Overall, the significance of this thought experiment is the revelation that it’s much more effective to move to a garden system than to hope that theoretical yield increases will pan out. Especially given how little time we have to prepare for increasingly frequent environmental disasters.
Is the scope of all this still a little hard to grasp? Here is an overview of the main physical consequences of the described transitions, summarized in two graphics.
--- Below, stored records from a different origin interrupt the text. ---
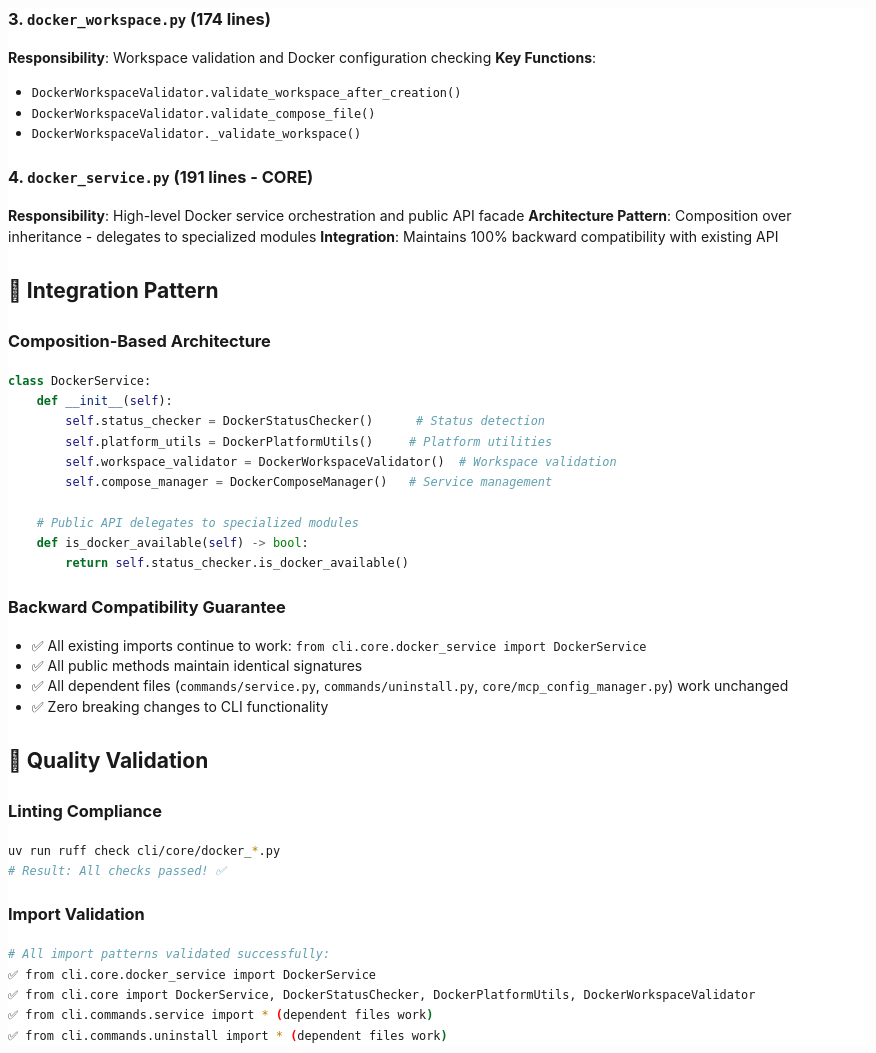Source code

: ### 3. `docker_workspace.py` (174 lines)
**Responsibility**: Workspace validation and Docker configuration checking
**Key Functions**:
- `DockerWorkspaceValidator.validate_workspace_after_creation()`
- `DockerWorkspaceValidator.validate_compose_file()`
- `DockerWorkspaceValidator._validate_workspace()`

### 4. `docker_service.py` (191 lines - CORE)
**Responsibility**: High-level Docker service orchestration and public API facade
**Architecture Pattern**: Composition over inheritance - delegates to specialized modules
**Integration**: Maintains 100% backward compatibility with existing API

## 🔌 Integration Pattern

### Composition-Based Architecture
```python
class DockerService:
    def __init__(self):
        self.status_checker = DockerStatusChecker()      # Status detection
        self.platform_utils = DockerPlatformUtils()     # Platform utilities  
        self.workspace_validator = DockerWorkspaceValidator()  # Workspace validation
        self.compose_manager = DockerComposeManager()   # Service management

    # Public API delegates to specialized modules
    def is_docker_available(self) -> bool:
        return self.status_checker.is_docker_available()
```

### Backward Compatibility Guarantee
- ✅ All existing imports continue to work: `from cli.core.docker_service import DockerService`
- ✅ All public methods maintain identical signatures
- ✅ All dependent files (`commands/service.py`, `commands/uninstall.py`, `core/mcp_config_manager.py`) work unchanged
- ✅ Zero breaking changes to CLI functionality

## 🧪 Quality Validation

### Linting Compliance
```bash
uv run ruff check cli/core/docker_*.py
# Result: All checks passed! ✅
```

### Import Validation
```bash
# All import patterns validated successfully:
✅ from cli.core.docker_service import DockerService
✅ from cli.core import DockerService, DockerStatusChecker, DockerPlatformUtils, DockerWorkspaceValidator  
✅ from cli.commands.service import * (dependent files work)
✅ from cli.commands.uninstall import * (dependent files work)
```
These graphs frame just some of the significance that would result from ramping up to half of our food from gardens. They don’t even get into the specifics of the economic and social benefits. Nor do they broach in more detail the implications of preparing us for climate disasters much more effectively than the industrial system can. That will come in in the next two posts.
A rising tide of relief
And finally, there’s the not-to-be-underestimated significance of relief. Recall that over time, for every self-sufficiency garden established and used as the primary source of food for one person, three acres of industrial ag land will be freed up. This would gradually swell to thousands, then millions, then hundreds of millions of acres. What would become of all that land? Would it all be “re-wilded”, as some call for? Made into parks? Re-populated by people fleeing overcrowded cities? Recall (again, can’t emphasize it enough) that the industrial food system incurs trillions of dollars worth of externalized damage every year, a toll that will diminish in proportion to the number of gardens adopted. How will all that money be re-distributed as it becomes available?
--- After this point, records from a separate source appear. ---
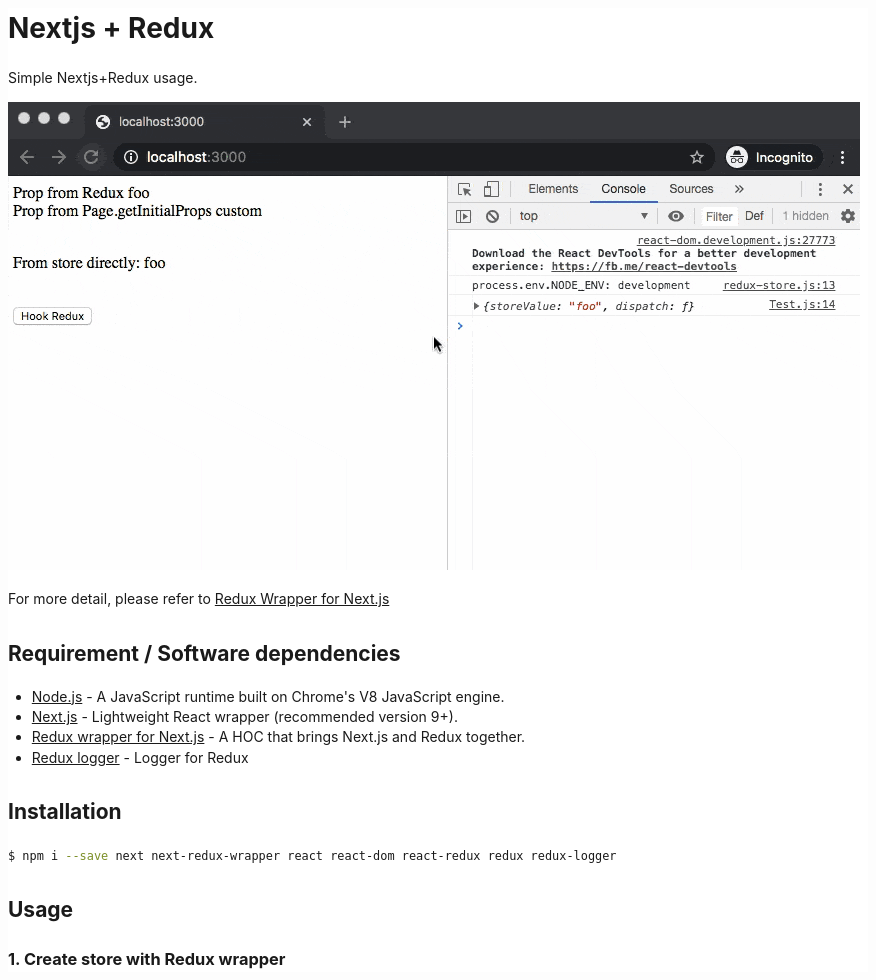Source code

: # **Nextjs + Redux**

Simple Nextjs+Redux usage.

![](./assets/ss-nextjs-redux.gif)

For more detail, please refer to [Redux Wrapper for Next.js](https://github.com/kirill-konshin/next-redux-wrapper#installation)

## **Requirement / Software dependencies**

 - [Node.js](https://nodejs.org/en/) - A JavaScript runtime built on Chrome's V8 JavaScript engine.
 - [Next.js](https://nextjs.org/) - Lightweight React wrapper (recommended version 9+).
 - [Redux wrapper for Next.js](https://github.com/kirill-konshin/next-redux-wrapper) - A HOC that brings Next.js and Redux together.
 - [Redux logger](https://github.com/LogRocket/redux-logger) - Logger for Redux

## **Installation**

```bash
$ npm i --save next next-redux-wrapper react react-dom react-redux redux redux-logger
```

## **Usage**

### **1. Create store with Redux wrapper**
It's easy to lose sight of, but industrial agriculture is basically a chemical and physical assault on the land, especially against soil and pests. During the nine years I engaged in potato breeding research, I often noticed industry language that invoked “the battle of the beetle” or farmers getting “hammered” by aphids, or “total war” against this or that disease. For many years, commercial ag has used ever-heavier tools to demolish natural “invaders”, and just as regularly, nature has fought back, developing resistance or work-arounds to whatever artillery was thrown against it. Back and forth it’s gone, decade after decade. And that’s just one consequence of the industry’s machine-like, domination-of-nature attitude. What will be the response once the siege is lifted, even partially? For starters, I see the land and the people collectively breathing a huge sigh of relief. The practical details of how it all plays out in nature and our national life remain to be seen. Stay tuned.
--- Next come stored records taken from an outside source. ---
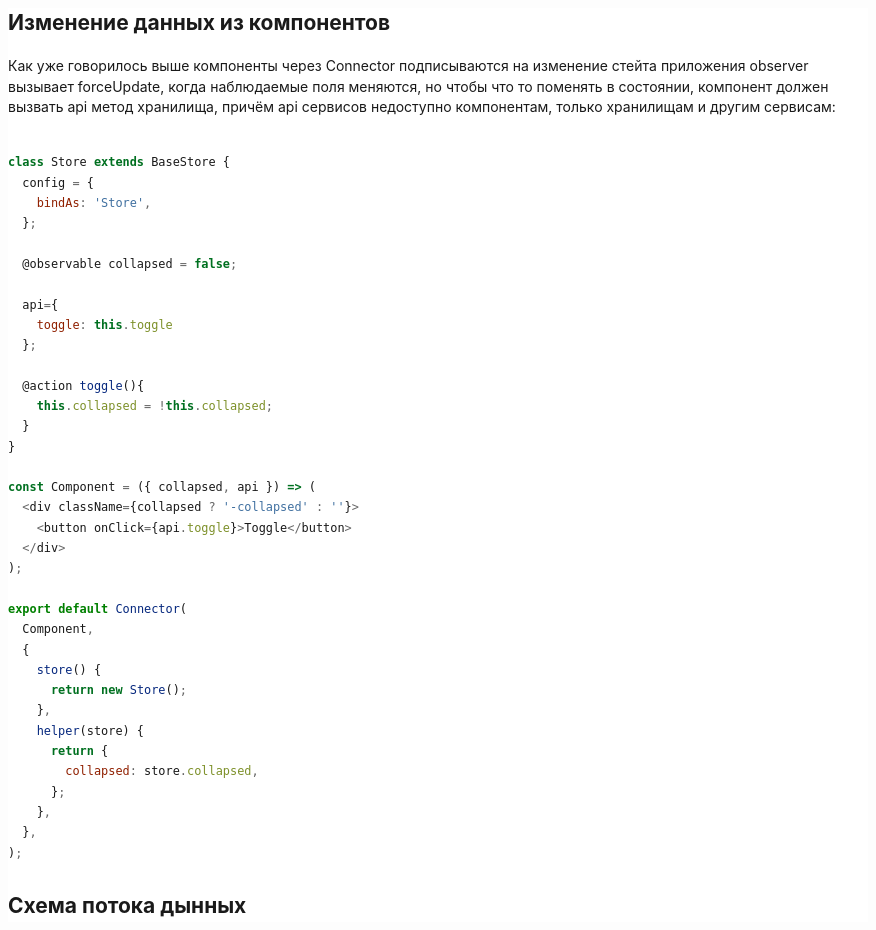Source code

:## Изменение данных из компонентов
Как уже говорилось выше компоненты через Connector подписываются на изменение стейта приложения observer вызывает 
forceUpdate, когда наблюдаемые поля меняются, но чтобы что то поменять в состоянии, компонент должен вызвать api метод 
хранилища, причём api сервисов недоступно компонентам, только хранилищам и другим сервисам:
```javascript

class Store extends BaseStore {
  config = {
    bindAs: 'Store',
  };
  
  @observable collapsed = false;
  
  api={
    toggle: this.toggle
  };
  
  @action toggle(){
    this.collapsed = !this.collapsed;
  }
}

const Component = ({ collapsed, api }) => (
  <div className={collapsed ? '-collapsed' : ''}>
    <button onClick={api.toggle}>Toggle</button>
  </div>
);

export default Connector(
  Component,
  {
    store() {
      return new Store();
    },
    helper(store) {
      return {
        collapsed: store.collapsed,
      };
    },
  },
);
```

## Схема потока дынных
1Sharashkin, L. 2008. The socioeconomic and cultural significance of food gardening in the Vladimir region of Russia. PhD dissertation, University of Missouri. https://mospace.umsystem.edu/xmlui/handle/10355/5568
2Who will feed us? 2017. The industrial food chain vs. the peasant food web. Etc. Group, 3rd ed.
3Small-scale farmers still feed the world. (PDF). chrome-extension://efaidnbmnnnibpcajpcglclefindmkaj/https://www.etcgroup.org/files/files/31-01-2022_small-scale_farmers_and_peasants_still_feed_the_world.pdf
4Riciarrdi, V., et al. 2018. How much of our world’s food do smallholders produce? Global Food Security. 17: 64-72. https://www.researchgate.net/publication/325405959_How_much_of_the_world's_food_do_smallholders_produce?
5Louder, S.K., et al. 2021. Which farms feed the world and has farmland become more concentrated? World Development. 142.